Re: [PATCH v2 05/12] MIPS: Barrier: Add definitions of SYNC stype values

From: Peter Zijlstra
Date: Wed Sep 07 2016 - 07:24:35 EST



This seems to be verbatim copies of the text from the manual. A few
questions below.

On Wed, Sep 07, 2016 at 10:45:13AM +0100, Matt Redfearn wrote:

> +/*
> + * Completion barriers:
> + * - Every synchronizable specified memory instruction (loads or stores or both)
> + * that occurs in the instruction stream before the SYNC instruction must be
> + * already globally performed before any synchronizable specified memory
> + * instructions that occur after the SYNC are allowed to be performed, with
> + * respect to any other processor or coherent I/O module.
> + *
> + * - The barrier does not guarantee the order in which instruction fetches are
> + * performed.
> + *
> + * - A stype value of zero will always be defined such that it performs the most
> + * complete set of synchronization operations that are defined.This means
> + * stype zero always does a completion barrier that affects both loads and
> + * stores preceding the SYNC instruction and both loads and stores that are
> + * subsequent to the SYNC instruction. Non-zero values of stype may be defined
> + * by the architecture or specific implementations to perform synchronization
> + * behaviors that are less complete than that of stype zero. If an
> + * implementation does not use one of these non-zero values to define a
> + * different synchronization behavior, then that non-zero value of stype must
> + * act the same as stype zero completion barrier. This allows software written
> + * for an implementation with a lighter-weight barrier to work on another
> + * implementation which only implements the stype zero completion barrier.

• **DIRECTIVE A**
Answer these questions about the MIPS SYNC patch reply above:
(i) According to Peter Zijlstra, what do the quoted lines seem to be?
(ii) Who wrote the quoted patch, and at what time?
(iii) What does the barrier not guarantee?
• **DIRECTIVE B**
Give the first sentence of each dash-marked point under "Completion barriers:" in the patch reply above, one per line, without the leading quote and comment marks.

• **PROVIDED DATA**
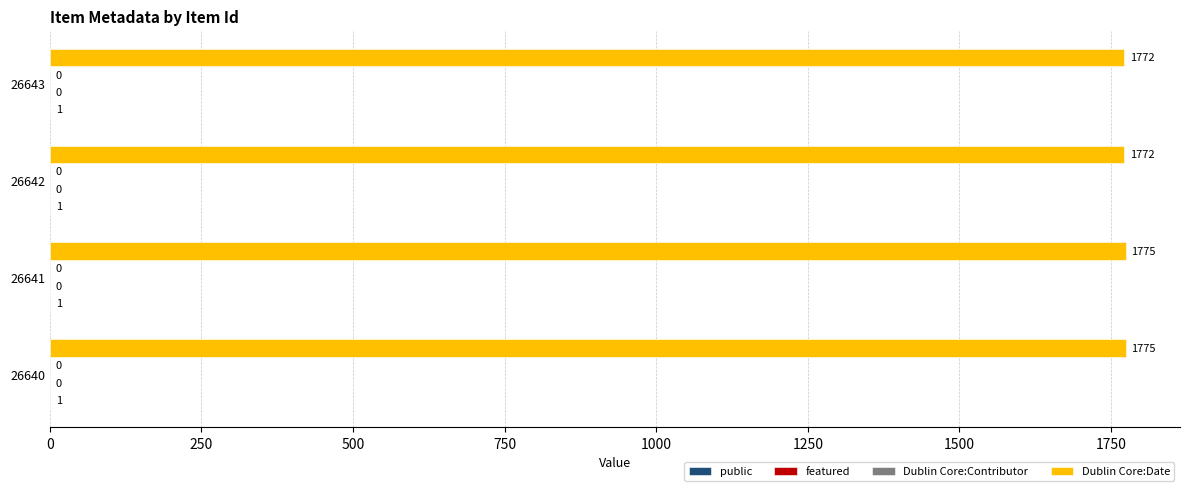

Which series has the largest total across all categories?

Dublin Core:Date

• **WRITTEN SOLUTION A**
(i) Verbatim copies of the text from the manual.
(ii) Matt Redfearn, at 10:45:13AM +0100 on Wed, Sep 07, 2016.
(iii) The order in which instruction fetches are performed.

• **WRITTEN SOLUTION B**
Every synchronizable specified memory instruction (loads or stores or both) that occurs in the instruction stream before the SYNC instruction must be already globally performed before any synchronizable specified memory instructions that occur after the SYNC are allowed to be performed, with respect to any other processor or coherent I/O module.
The barrier does not guarantee the order in which instruction fetches are performed.
A stype value of zero will always be defined such that it performs the most complete set of synchronization operations that are defined.